Start of Provided data
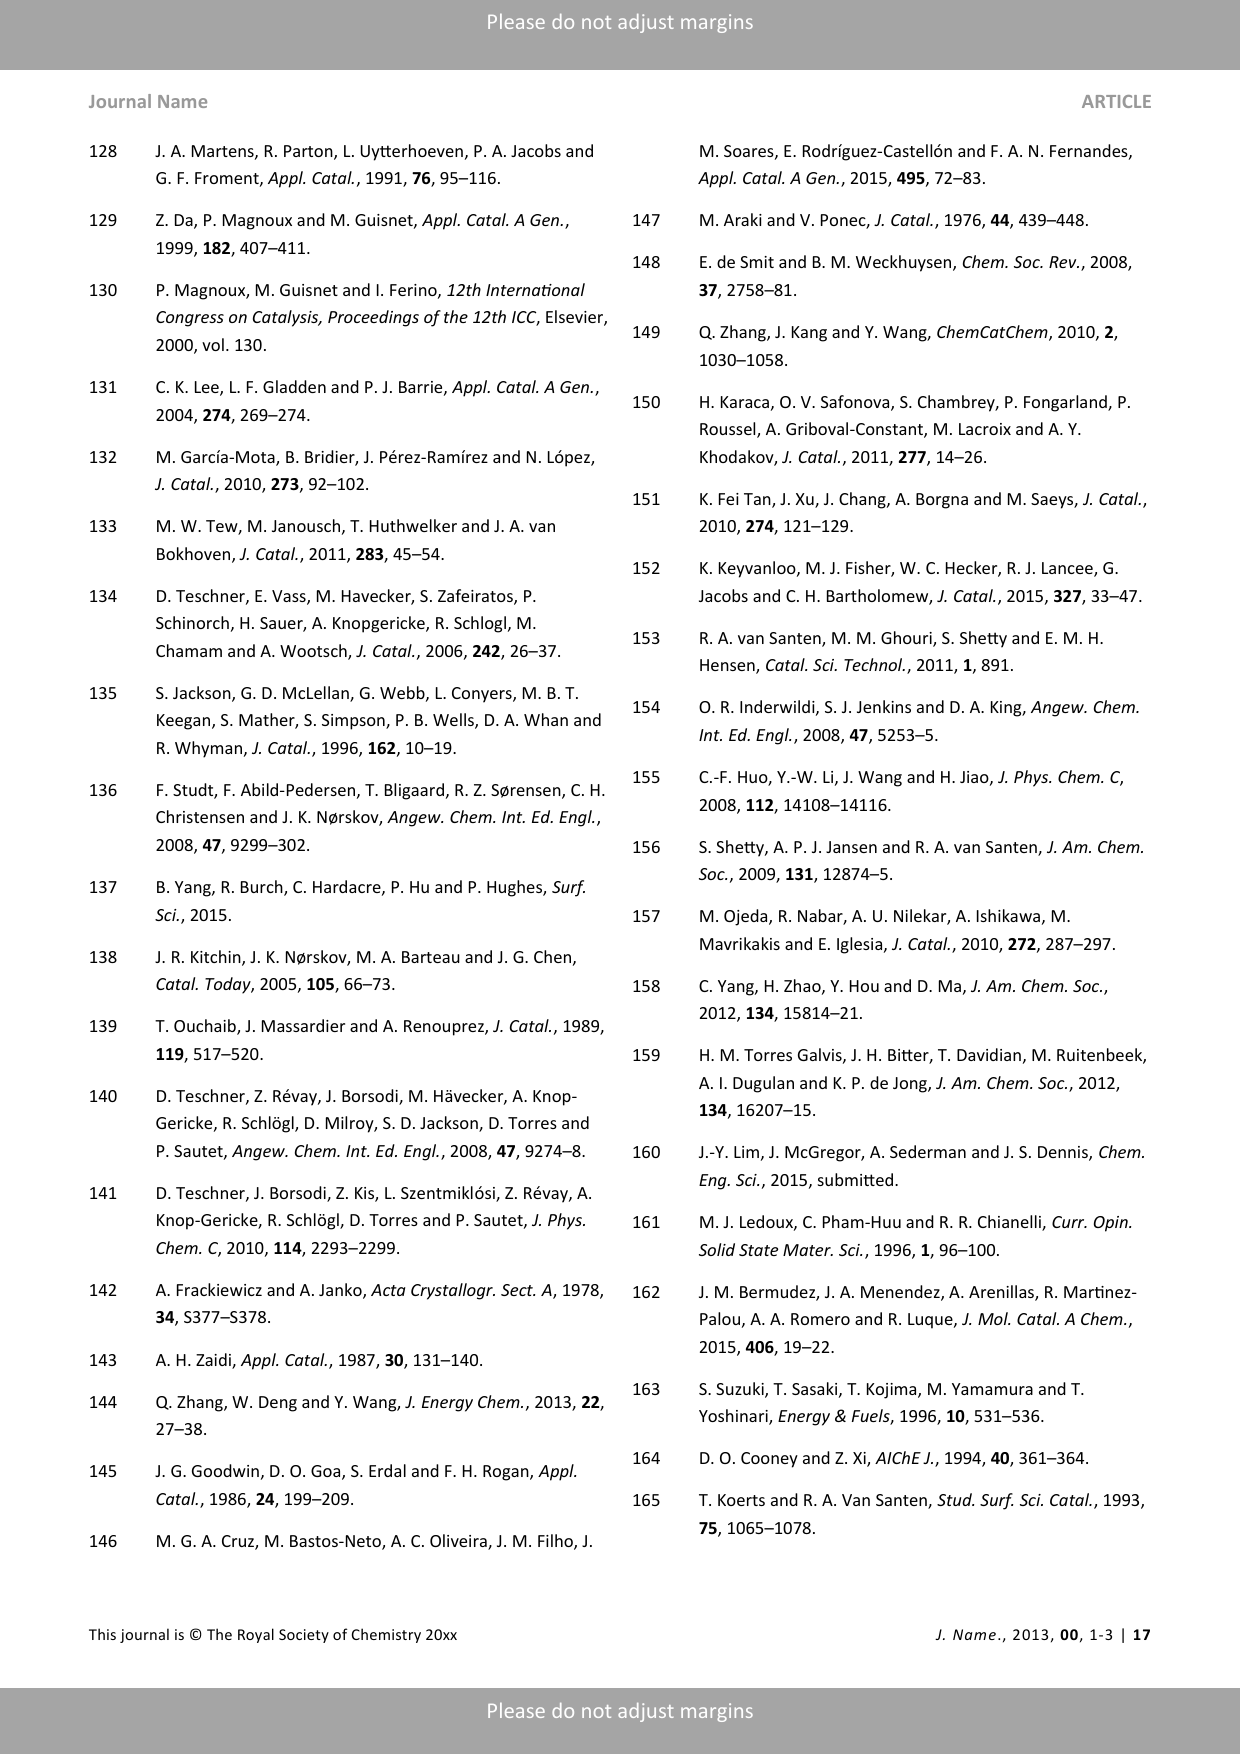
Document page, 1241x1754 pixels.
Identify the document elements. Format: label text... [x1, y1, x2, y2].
End of Provided data
Start of Provided data
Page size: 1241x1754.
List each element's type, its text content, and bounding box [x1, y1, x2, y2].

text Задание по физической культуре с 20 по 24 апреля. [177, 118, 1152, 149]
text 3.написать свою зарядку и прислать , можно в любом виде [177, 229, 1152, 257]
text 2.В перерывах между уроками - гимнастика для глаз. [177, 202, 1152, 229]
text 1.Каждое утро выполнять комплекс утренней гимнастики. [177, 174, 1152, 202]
End of Provided data
Start of Provided data
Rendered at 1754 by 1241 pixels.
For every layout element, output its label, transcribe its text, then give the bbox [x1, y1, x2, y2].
End of Provided data
◆ Work to be completed ◆
Only one stretch of the data above is needed. Restate it word for word, from the line containing "Rendered at 1754 by 1241 pixels." through the line containing "For every layout", both ends included.

◆ Answer for the task ◆
Rendered at 1754 by 1241 pixels.
For every layout element, output its label, transcribe its text, then give the bbox [x1, y1, x2, y2].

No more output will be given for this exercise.